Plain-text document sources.
• • •
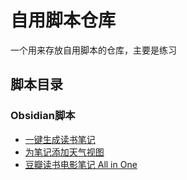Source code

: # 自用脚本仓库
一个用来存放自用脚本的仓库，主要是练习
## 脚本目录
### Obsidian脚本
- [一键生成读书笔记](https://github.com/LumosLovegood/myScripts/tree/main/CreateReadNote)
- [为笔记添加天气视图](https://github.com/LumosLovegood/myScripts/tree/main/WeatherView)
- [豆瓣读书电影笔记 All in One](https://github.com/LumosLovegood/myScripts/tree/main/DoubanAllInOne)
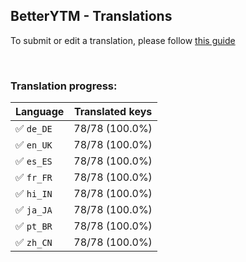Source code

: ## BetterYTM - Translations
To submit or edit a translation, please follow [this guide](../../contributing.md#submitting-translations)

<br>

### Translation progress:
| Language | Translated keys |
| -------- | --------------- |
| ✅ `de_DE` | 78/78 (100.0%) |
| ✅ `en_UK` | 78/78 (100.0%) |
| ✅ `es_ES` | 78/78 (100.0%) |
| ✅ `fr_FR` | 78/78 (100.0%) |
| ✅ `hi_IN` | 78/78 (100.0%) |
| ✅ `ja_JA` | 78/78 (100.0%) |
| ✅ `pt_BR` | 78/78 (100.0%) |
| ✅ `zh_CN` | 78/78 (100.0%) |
• • •
Within the entries above, find every line where the string "https" occurs, and copy it.

- [一键生成读书笔记](https://github.com/LumosLovegood/myScripts/tree/main/CreateReadNote)
- [为笔记添加天气视图](https://github.com/LumosLovegood/myScripts/tree/main/WeatherView)
- [豆瓣读书电影笔记 All in One](https://github.com/LumosLovegood/myScripts/tree/main/DoubanAllInOne)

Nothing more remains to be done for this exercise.